The OG Doom is fairly linear, unless you play on the lowest difficulty level where all doors are permanently open. Else you need to kill specific enemies that can only be found in certain rooms to get keys.
At this point, I’m aching desperately for that linear shooter. They have other strengths. Halo Infinite offered a ton more freedom than the old games, but it was worse off for it.
I think it was inevitable. Before HL2 we had Deus Ex. It was glorious. Fans loved it. Game devs looked at it and went “F*%@ that! We’re not making 3 games worth of content when you’re only going to see 1 on a given play through!”
So that defines the basic tension. Gamers love replay value and multiple paths and different character builds and tons of secrets to explore. Game devs on the other hand want players to see every little blade of grass and tree they worked so hard at placing in the game. I think they also have a lot of data from achievements that show most gamers barely finish the game once, let alone discover all the secrets and alternate endings etc.

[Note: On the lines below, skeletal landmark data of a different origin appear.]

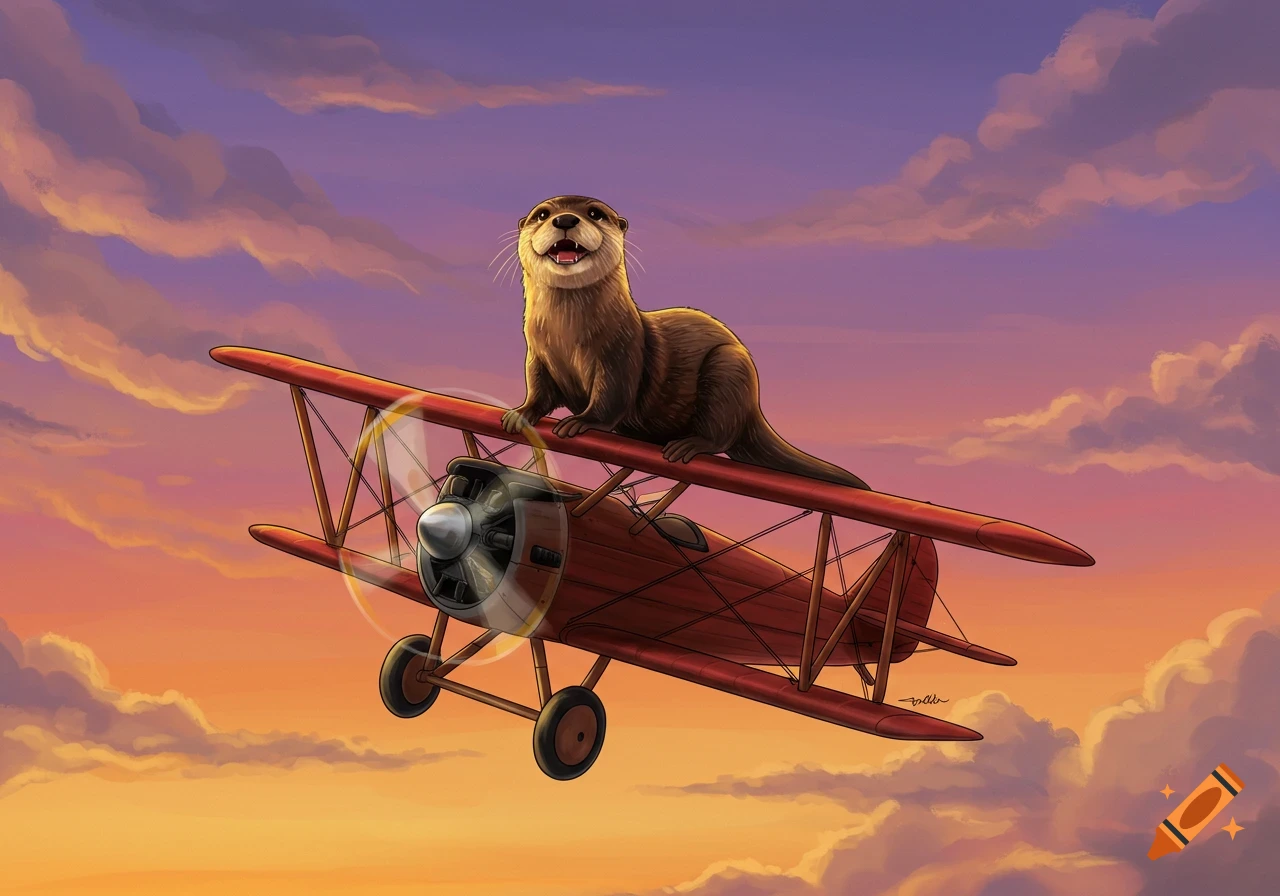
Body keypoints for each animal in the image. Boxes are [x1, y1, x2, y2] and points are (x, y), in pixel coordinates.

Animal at [500, 195, 870, 491]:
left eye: (595, 213)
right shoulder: (538, 356)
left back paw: (688, 445)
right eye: (542, 214)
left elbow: (611, 398)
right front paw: (521, 413)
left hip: (728, 369)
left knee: (722, 432)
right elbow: (539, 391)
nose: (565, 220)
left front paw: (583, 421)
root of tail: (754, 407)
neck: (568, 337)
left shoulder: (620, 353)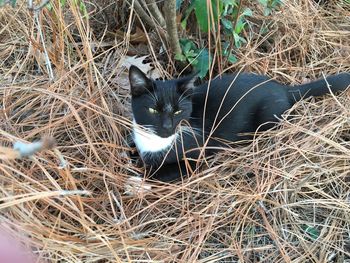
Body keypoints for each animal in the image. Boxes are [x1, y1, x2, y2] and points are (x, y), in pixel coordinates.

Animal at [129, 65, 350, 183]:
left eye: (178, 111)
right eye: (153, 110)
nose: (167, 128)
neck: (155, 142)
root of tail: (284, 88)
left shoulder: (199, 155)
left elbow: (157, 172)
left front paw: (137, 179)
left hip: (268, 118)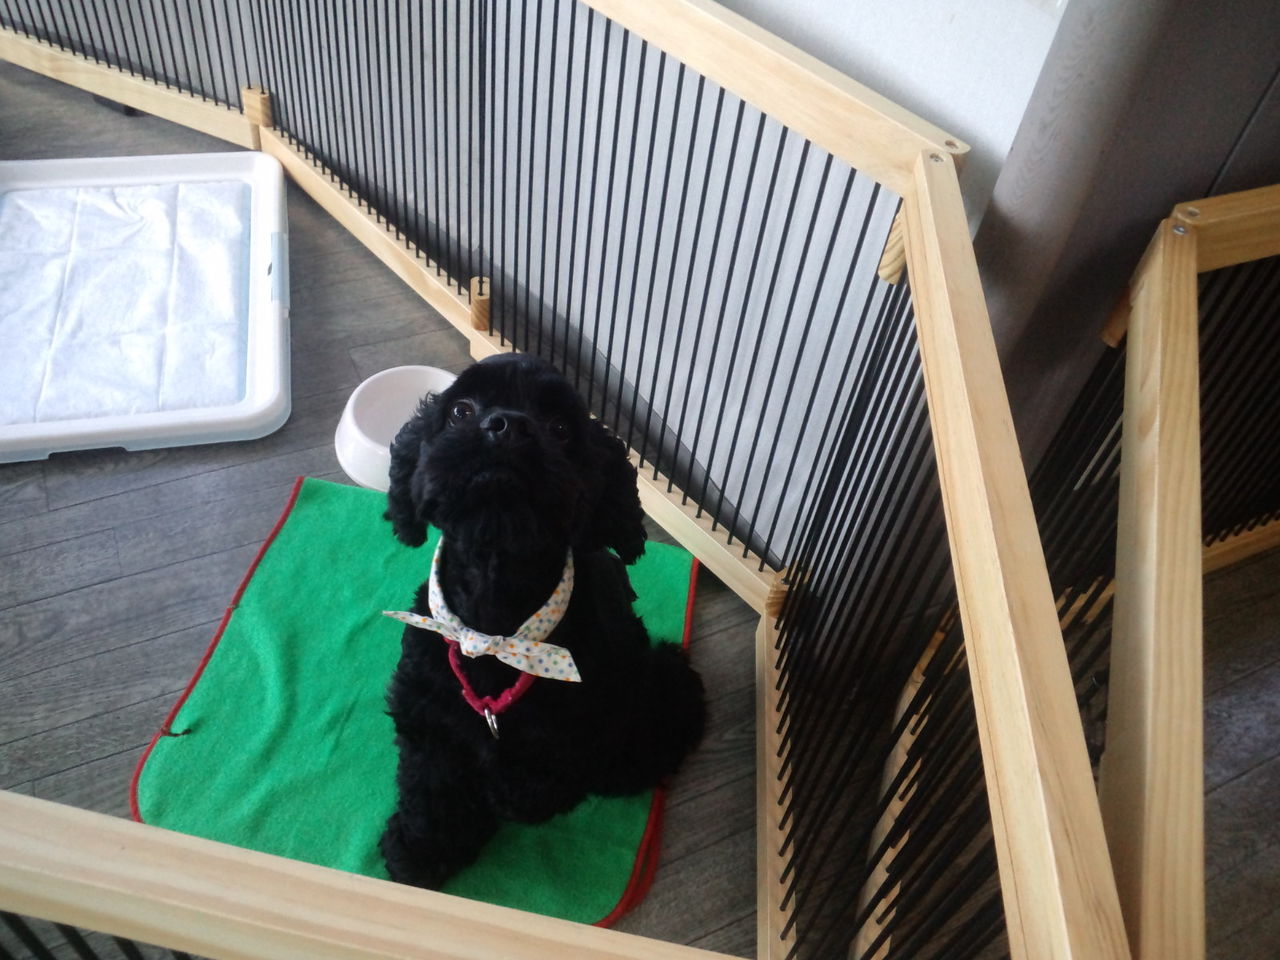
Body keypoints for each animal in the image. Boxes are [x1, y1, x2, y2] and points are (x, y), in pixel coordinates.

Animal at [380, 352, 706, 889]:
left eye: (560, 428)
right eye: (460, 411)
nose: (506, 426)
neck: (496, 621)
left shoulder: (582, 731)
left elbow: (533, 786)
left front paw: (494, 795)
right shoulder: (425, 711)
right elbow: (430, 785)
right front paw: (420, 850)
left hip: (666, 679)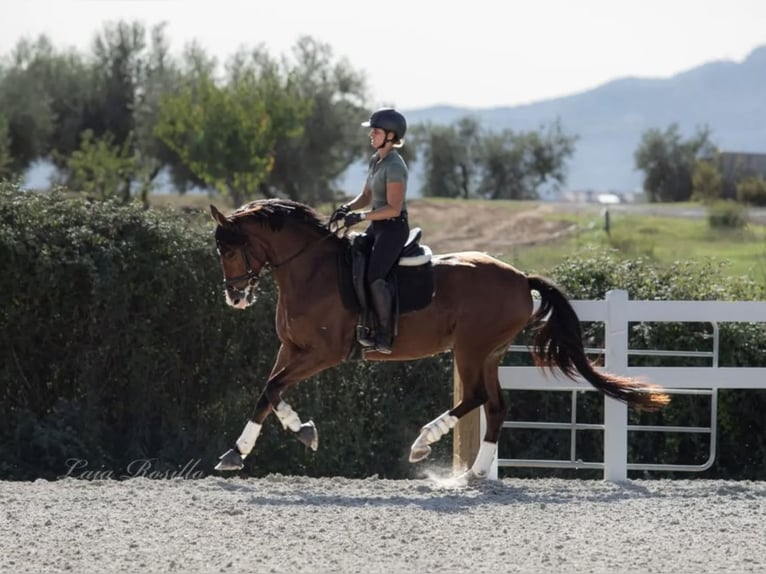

I’ll just say as an aging gamer, I simply do not have time to grind or replay things. I could do that stuff in highschool, but not anymore.
Grinding especially is a no-go for me. 100% achievements? No chance in hell that’s happening.
Life moves too fast and there’s too much entertainment. Devs that think people have time to sit there and enjoy some obscure shit they hid, will be disappointed.
That’s an interesting take! I’m getting to be an aging gamer myself and I no longer really play story-focused games. I play Roguelikes which I can pick up and drop any time, 5-10 minutes at a time, here and there. These games are designed to have maximum replay value. So even though I don’t have a lot of time I spend it on replaying rather than playing new games!
It’s an interesting difference and I think it depends on what we both look to get out of games.